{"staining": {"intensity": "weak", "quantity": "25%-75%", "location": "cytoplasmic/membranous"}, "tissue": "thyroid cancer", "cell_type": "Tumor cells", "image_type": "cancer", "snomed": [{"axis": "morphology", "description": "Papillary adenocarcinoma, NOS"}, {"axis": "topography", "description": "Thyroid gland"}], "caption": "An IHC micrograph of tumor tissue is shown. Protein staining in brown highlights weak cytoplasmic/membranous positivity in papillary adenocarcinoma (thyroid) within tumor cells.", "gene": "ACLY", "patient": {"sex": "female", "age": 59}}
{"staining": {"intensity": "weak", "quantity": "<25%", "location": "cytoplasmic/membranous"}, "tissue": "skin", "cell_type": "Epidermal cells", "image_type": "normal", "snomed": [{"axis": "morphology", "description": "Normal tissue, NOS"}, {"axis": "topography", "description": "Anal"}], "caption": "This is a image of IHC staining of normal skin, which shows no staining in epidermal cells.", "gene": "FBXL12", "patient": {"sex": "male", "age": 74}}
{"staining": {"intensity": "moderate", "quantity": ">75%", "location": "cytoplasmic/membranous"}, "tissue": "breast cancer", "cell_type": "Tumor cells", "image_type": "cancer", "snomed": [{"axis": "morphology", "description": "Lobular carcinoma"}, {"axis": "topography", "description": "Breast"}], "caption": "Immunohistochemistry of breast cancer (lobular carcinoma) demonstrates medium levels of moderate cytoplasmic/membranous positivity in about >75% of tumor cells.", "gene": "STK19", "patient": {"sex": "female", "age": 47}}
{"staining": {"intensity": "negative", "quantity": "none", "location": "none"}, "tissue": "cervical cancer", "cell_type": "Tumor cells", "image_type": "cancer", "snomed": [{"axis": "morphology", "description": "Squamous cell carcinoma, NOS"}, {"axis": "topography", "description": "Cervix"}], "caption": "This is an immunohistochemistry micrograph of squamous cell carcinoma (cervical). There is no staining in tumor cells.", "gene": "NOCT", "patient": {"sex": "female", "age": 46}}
-------
Work request:
Print nothing except the lines from the line containing "of breast cancer" to the end of the listing, exactly as written.

Written answer:
{"staining": {"intensity": "moderate", "quantity": ">75%", "location": "cytoplasmic/membranous"}, "tissue": "breast cancer", "cell_type": "Tumor cells", "image_type": "cancer", "snomed": [{"axis": "morphology", "description": "Lobular carcinoma"}, {"axis": "topography", "description": "Breast"}], "caption": "Immunohistochemistry of breast cancer (lobular carcinoma) demonstrates medium levels of moderate cytoplasmic/membranous positivity in about >75% of tumor cells.", "gene": "STK19", "patient": {"sex": "female", "age": 47}}
{"staining": {"intensity": "negative", "quantity": "none", "location": "none"}, "tissue": "cervical cancer", "cell_type": "Tumor cells", "image_type": "cancer", "snomed": [{"axis": "morphology", "description": "Squamous cell carcinoma, NOS"}, {"axis": "topography", "description": "Cervix"}], "caption": "This is an immunohistochemistry micrograph of squamous cell carcinoma (cervical). There is no staining in tumor cells.", "gene": "NOCT", "patient": {"sex": "female", "age": 46}}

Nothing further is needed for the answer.